Yes, you could use 3/4" plywood to replace the 1X. I'd block between the studs though since the plywood needs more of a nailing surface than the 1X.

3 2x4's or 1 4x6? I'd say the choice is yours, just make sure the plate the framing is sitting on is pressure treated.


----------



## woody4249 (May 4, 2012)

Oh Boy!.........the extent is around all the house?
You have your work cut out for you then........but if you take a wall section at a time it isn't so bad.
If your intent is to replace the asbestos shingles, I would first decide on what your choice will be for siding. 
If you know that most of the bottom plate is rotten, start by removing the bottom 2ft of shingles, then the 1x sheathing. Once you have it exposed, you will see the extent of the damage. 
I'm in Florida and would use yellow pine 2x4's for studs and PT 2x4's for the plate. You can "Sister" the studs once you've cut out the damage, but you'll have to still expose enough of the old stud to be able to nail them together. 
Use CDX sheathing that extends beyond the slab with a moisture barrier behind. If you remove more than 6 ft of wall you will need to give the roof a little temporary support. Florida codes are much different to NY so I'll leave you to check on that when it comes to strapping and sealing.
Post photos as you go so we can see what you're up to........we all love progress shots.

Mike


----------



## joecaption (Nov 30, 2011)

A slab on grade is never a good thing.
There is no way to just remove the old siding and install sheathing that close to grade and have it work out.

There is a way around it but I'd suggest having a pro come in and take a look at the "bones" of the struture first.

If the main structure has failed there's little since in trying to just patch it up.

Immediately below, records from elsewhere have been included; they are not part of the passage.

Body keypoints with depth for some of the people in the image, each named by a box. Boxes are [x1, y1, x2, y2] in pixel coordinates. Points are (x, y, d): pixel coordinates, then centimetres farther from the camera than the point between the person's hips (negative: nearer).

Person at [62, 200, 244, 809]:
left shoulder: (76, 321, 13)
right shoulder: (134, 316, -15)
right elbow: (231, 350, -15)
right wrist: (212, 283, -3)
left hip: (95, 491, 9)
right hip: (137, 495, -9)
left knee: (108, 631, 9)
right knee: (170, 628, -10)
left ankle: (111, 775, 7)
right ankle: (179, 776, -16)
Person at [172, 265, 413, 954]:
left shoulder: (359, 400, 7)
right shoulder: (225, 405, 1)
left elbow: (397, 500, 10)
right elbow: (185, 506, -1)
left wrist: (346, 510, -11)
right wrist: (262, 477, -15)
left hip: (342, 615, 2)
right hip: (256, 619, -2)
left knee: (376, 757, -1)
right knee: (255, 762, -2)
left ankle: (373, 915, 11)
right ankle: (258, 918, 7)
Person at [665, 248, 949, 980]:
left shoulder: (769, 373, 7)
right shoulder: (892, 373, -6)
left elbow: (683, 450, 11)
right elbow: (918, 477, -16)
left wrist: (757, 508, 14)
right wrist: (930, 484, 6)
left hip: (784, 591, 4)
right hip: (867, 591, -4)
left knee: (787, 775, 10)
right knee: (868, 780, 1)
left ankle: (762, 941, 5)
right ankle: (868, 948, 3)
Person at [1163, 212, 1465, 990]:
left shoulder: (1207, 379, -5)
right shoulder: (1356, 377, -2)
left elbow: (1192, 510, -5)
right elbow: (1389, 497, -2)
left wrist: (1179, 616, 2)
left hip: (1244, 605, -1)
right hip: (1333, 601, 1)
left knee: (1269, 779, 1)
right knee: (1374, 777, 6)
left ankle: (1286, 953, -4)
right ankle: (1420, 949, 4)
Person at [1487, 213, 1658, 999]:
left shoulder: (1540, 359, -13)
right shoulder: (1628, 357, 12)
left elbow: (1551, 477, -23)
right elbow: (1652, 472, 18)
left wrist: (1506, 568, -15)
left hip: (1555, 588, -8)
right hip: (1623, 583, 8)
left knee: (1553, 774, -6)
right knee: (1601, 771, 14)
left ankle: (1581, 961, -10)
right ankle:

There is no replacement siding that looks like that to replace it to do just a patch job, all the siding will need to go, all the rotted boards need to go.
Al lthe rotted bottom plates need to be replaced with pressure treated lumber with silicone or constrution adhesive under them to help stop water from coming in, then add new sheathing sitting 1/2" up off the slab, cover the wall with Tyvek. 
Add 5/4 vinyl lumber along the bottom of the wall set in a bed of silicone, add Z moulding on top of that, install new outside vinyl corners, then 5/8 J moulding on top of the Z moulding.


----------